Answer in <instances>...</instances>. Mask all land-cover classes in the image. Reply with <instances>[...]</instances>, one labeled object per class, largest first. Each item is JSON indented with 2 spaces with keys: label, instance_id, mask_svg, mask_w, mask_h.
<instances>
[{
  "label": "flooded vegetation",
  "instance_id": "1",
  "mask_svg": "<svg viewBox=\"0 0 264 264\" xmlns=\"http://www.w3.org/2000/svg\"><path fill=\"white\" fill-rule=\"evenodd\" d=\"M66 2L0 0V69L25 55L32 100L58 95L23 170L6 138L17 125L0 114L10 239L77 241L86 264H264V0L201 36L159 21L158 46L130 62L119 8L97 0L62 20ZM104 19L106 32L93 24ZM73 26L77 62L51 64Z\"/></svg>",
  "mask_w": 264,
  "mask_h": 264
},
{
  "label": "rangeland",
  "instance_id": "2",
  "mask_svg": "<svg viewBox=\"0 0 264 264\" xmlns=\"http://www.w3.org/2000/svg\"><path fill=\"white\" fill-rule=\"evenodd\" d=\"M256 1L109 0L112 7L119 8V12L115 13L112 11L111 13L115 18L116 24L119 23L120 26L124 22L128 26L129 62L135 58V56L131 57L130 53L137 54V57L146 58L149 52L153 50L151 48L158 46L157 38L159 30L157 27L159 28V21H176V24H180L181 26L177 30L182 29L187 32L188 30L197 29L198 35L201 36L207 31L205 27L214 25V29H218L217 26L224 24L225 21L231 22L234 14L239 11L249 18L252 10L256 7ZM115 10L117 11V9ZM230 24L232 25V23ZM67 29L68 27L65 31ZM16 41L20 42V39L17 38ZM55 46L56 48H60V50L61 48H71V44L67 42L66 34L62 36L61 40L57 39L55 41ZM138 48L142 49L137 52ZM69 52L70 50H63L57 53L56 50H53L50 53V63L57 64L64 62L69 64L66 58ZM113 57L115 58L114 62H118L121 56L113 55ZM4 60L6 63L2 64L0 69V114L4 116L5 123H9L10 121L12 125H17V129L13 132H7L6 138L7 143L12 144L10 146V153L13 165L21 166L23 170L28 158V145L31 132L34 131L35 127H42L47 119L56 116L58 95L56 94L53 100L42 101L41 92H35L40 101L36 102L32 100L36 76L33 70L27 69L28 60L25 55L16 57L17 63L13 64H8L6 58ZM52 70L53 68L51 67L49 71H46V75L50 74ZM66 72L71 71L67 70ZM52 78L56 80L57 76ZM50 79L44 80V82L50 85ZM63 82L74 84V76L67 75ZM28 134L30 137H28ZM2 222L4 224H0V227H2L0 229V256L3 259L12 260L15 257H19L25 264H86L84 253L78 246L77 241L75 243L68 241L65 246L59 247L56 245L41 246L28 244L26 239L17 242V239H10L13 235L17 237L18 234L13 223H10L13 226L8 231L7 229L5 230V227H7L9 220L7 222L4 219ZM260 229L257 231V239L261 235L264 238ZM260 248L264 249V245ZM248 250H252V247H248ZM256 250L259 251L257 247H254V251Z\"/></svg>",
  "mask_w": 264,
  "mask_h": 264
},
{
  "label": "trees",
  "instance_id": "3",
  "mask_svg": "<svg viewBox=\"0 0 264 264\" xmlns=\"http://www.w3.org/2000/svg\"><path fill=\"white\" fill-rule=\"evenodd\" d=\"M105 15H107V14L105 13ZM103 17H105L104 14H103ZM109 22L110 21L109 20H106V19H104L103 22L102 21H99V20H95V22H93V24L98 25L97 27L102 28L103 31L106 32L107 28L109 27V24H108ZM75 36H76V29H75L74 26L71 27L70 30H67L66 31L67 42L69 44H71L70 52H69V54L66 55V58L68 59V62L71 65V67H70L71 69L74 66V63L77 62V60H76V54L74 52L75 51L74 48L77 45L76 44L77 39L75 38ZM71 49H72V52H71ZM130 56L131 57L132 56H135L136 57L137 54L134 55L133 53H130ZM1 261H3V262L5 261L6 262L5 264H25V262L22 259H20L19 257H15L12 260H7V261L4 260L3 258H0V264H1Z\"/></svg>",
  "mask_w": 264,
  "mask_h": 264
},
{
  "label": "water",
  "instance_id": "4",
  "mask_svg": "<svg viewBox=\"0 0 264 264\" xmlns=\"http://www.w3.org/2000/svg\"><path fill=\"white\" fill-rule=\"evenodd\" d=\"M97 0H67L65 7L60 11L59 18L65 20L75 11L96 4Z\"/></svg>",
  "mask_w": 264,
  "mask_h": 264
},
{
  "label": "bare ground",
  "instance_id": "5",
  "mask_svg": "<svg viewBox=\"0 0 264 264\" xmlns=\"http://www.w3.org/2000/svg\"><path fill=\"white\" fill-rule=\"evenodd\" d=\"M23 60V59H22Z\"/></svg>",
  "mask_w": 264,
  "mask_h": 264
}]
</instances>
_ _ _ _ _
Write the entire listing out again, word for word.

> [THE COMPLETED TASK]
Answer in <instances>...</instances>. Mask all land-cover classes in the image. Reply with <instances>[...]</instances>, one labeled object per class, largest first. Each item is JSON indented with 2 spaces with keys: label, instance_id, mask_svg, mask_w, mask_h.
<instances>
[{
  "label": "flooded vegetation",
  "instance_id": "1",
  "mask_svg": "<svg viewBox=\"0 0 264 264\" xmlns=\"http://www.w3.org/2000/svg\"><path fill=\"white\" fill-rule=\"evenodd\" d=\"M66 2L0 0V69L25 55L32 100L58 95L23 170L6 138L17 125L0 114L10 239L77 241L86 264H264V0L201 36L159 21L158 46L130 62L119 8L97 0L62 20ZM104 19L106 32L93 24ZM73 26L77 62L51 64Z\"/></svg>",
  "mask_w": 264,
  "mask_h": 264
},
{
  "label": "rangeland",
  "instance_id": "2",
  "mask_svg": "<svg viewBox=\"0 0 264 264\" xmlns=\"http://www.w3.org/2000/svg\"><path fill=\"white\" fill-rule=\"evenodd\" d=\"M256 1L109 0L112 7L119 8V12L115 13L112 11L111 13L115 18L116 24L119 23L120 26L124 22L128 26L129 62L135 58V56L131 57L130 53L137 54V57L146 58L149 52L153 50L151 48L158 46L157 38L159 30L157 27L159 28V21H176V24H180L181 26L177 30L182 29L187 32L188 30L197 29L198 35L201 36L207 31L205 27L214 25V29H218L217 26L224 24L225 21L231 22L234 14L239 11L249 18L252 10L256 7ZM115 10L117 11V9ZM230 24L232 25V23ZM67 29L68 27L65 31ZM16 41L20 42V39L17 38ZM55 46L56 48H60V50L61 48H71V44L67 42L66 34L62 36L61 40L57 39L55 41ZM138 48L142 49L137 52ZM69 52L70 50H63L57 53L56 50H53L50 53V63L57 64L64 62L69 64L66 58ZM113 57L115 58L114 62H118L121 56L113 55ZM4 60L6 63L2 64L0 69V114L4 116L5 123H9L10 121L12 125H17V129L13 132H7L6 138L7 143L12 144L10 146V153L13 165L21 166L23 170L28 158V145L31 132L34 131L35 127H42L47 119L56 116L58 95L56 94L53 100L42 101L41 92H35L40 101L36 102L32 100L36 76L33 70L27 69L28 60L25 55L16 57L17 63L13 64H8L6 58ZM52 70L53 68L51 67L49 71H46V75L50 74ZM66 72L71 71L67 70ZM52 78L56 80L57 76ZM50 79L44 80V82L50 85ZM63 82L74 84V76L67 75ZM28 134L30 137H28ZM2 222L4 224H0V227H2L0 229V256L3 259L12 260L15 257H19L25 264H86L84 253L78 246L77 241L75 243L68 241L65 246L59 247L56 245L41 246L28 244L26 239L17 242V239H10L13 235L17 237L18 234L13 223H10L13 226L8 231L7 229L5 230V227H7L9 220L7 222L4 219ZM260 229L257 231V239L261 235L264 238ZM260 248L264 249V245ZM248 250H252V247H248ZM256 250L259 251L257 247H254V251Z\"/></svg>",
  "mask_w": 264,
  "mask_h": 264
},
{
  "label": "trees",
  "instance_id": "3",
  "mask_svg": "<svg viewBox=\"0 0 264 264\" xmlns=\"http://www.w3.org/2000/svg\"><path fill=\"white\" fill-rule=\"evenodd\" d=\"M105 15H107V14L105 13ZM103 17H105L104 14H103ZM109 22L110 21L109 20H106V19H104L103 22L102 21H99V20H95V22H93V24L98 25L97 27L102 28L103 31L106 32L107 28L109 27V24H108ZM75 36H76V29H75L74 26L71 27L70 30H67L66 31L67 42L69 44H71L70 52H69V54L66 55V58L68 59V62L71 65V67H70L71 69L74 66V63L77 62V60H76V54L74 52L75 51L74 48L77 45L76 44L77 39L75 38ZM71 49H72V52H71ZM130 56L131 57L132 56H135L136 57L137 54L134 55L133 53H130ZM1 261H3V262L5 261L6 262L5 264H25V262L22 259H20L19 257H15L12 260H7V261L4 260L3 258H0V264H1Z\"/></svg>",
  "mask_w": 264,
  "mask_h": 264
},
{
  "label": "water",
  "instance_id": "4",
  "mask_svg": "<svg viewBox=\"0 0 264 264\" xmlns=\"http://www.w3.org/2000/svg\"><path fill=\"white\" fill-rule=\"evenodd\" d=\"M97 0H67L65 7L60 11L59 18L65 20L75 11L96 4Z\"/></svg>",
  "mask_w": 264,
  "mask_h": 264
},
{
  "label": "bare ground",
  "instance_id": "5",
  "mask_svg": "<svg viewBox=\"0 0 264 264\" xmlns=\"http://www.w3.org/2000/svg\"><path fill=\"white\" fill-rule=\"evenodd\" d=\"M23 60V59H22Z\"/></svg>",
  "mask_w": 264,
  "mask_h": 264
}]
</instances>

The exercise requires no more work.